Sons and daughters of helicopter parents also serve as a distraction during class time, frequently showing up late or texting during class because they have no real desire to be there. Eventually, the parents find out one way or another that their child doesn’t participate in some fashion, whether he is just not showing up to class or disrupting class time. In elementary, middle, and high school, teachers or administration contacts parents when a child causes a disturbance. These parents, who have been doing their children’s work all along, show surprise when little Joshua ditches school or disrupts class time because “he’s so well behaved at home,” as I’ve heard them say naïvely or disingenuously. They will then e-mail and call the teachers or administrators at home, have the child transferred to a different class, or, in extreme cases, even transfer him to a different school. None of this solves the problem, just shifts the burden of having to deal with Joshua onto some other unfortunate person or institution.

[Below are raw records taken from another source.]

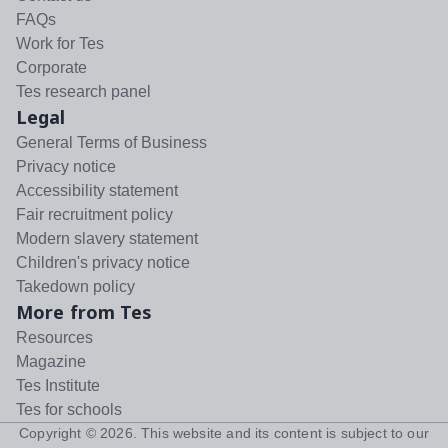
FAQs
Work for Tes
Corporate
Tes research panel
Legal
General Terms of Business
Privacy notice
Accessibility statement
Fair recruitment policy
Modern slavery statement
Children's privacy notice
Takedown policy
More from Tes
Resources
Magazine
Tes Institute
Tes for schools
Copyright ©
2026
. This website and its content is subject to our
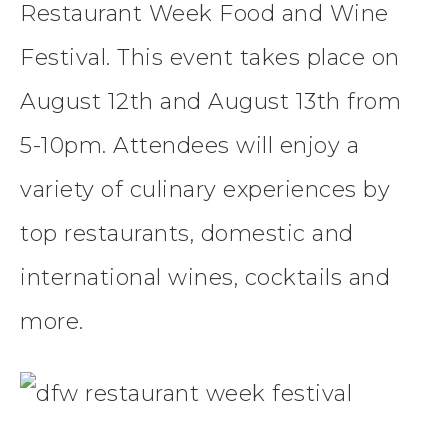
Restaurant Week Food and Wine
Festival. This event takes place on
August 12th and August 13th from
5-10pm. Attendees will enjoy a
variety of culinary experiences by
top
restaurants
, domestic and
international wines, cocktails and
more.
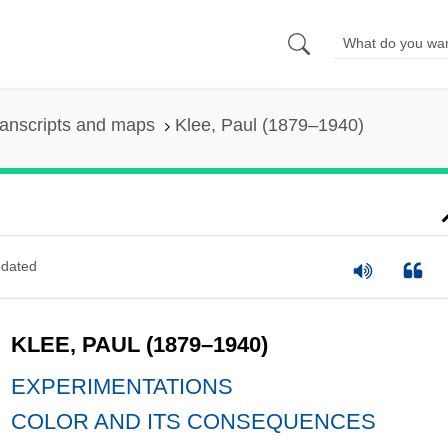
anscripts and maps
Klee, Paul (1879–1940)
dated
KLEE, PAUL (1879–1940)
EXPERIMENTATIONS
COLOR AND ITS CONSEQUENCES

At the college level, problems like the ones I’ve been describing aren’t usually discovered until late in the game because parents aren’t contacted about troublesome students. When I took my Business and Ethics class for Massage Therapy, one student we’ll call “Jack” had zero desire to attend class. His helicopter parents wanted him to have a degree, so he made sure to do the bare minimum allowed by the school in order to scrape by. This school’s policy on absences states that once you’ve acquired seven unexcused absences in a six-week period, you fail that class. Jack missed multiple classes and constantly served as a terrible disruption when he did bother to show up. The other students counted down his absences, waiting and hoping for the school to drop him. Sure enough, Jack missed his seventh day, but to nearly everyone’s dismay, he continued to attend class. His parents had found out about the school dropping him, so they called and complained until the administration agreed to excuse some of his absences. Fortunately for society, he ended up failing the class — for the third time. The school dictated that if any student failed a class three times, he or she would be dropped from the program.
The ideal parents of a college student will not help directly. They will not do their child’s homework for him or show up during class to take notes when their little baby comes down with a fever. Good parents will show their love by supporting their child’s accomplishments in college courses. Perhaps they may occasionally lend a little bit of money for a semester when cash is tight for the kid. Maybe they let him live at home, rent-free, while attending school. As we have seen, helicopter parents operate differently, with different consequences. They have damaged their child’s ability to deal with problems on his own. Mom and Dad will take care of everything for him. After college, though, what do the parents do? Do they help their child find a job, start a relationship or a family, raise the grandkids? Do we then end up with helicopter grandparents and aimless parents? No current solution exists to stop this form of parenting. Fortunately, raising children who cannot cope without Mommy and Daddy to guide them seems like an issue that will eventually collapse in on itself. Certainly, the children of helicopter parents will not be able to do the same with their children. Not having made it through school without their parents’ involvement, they will not be able to help with their own child’s schooling.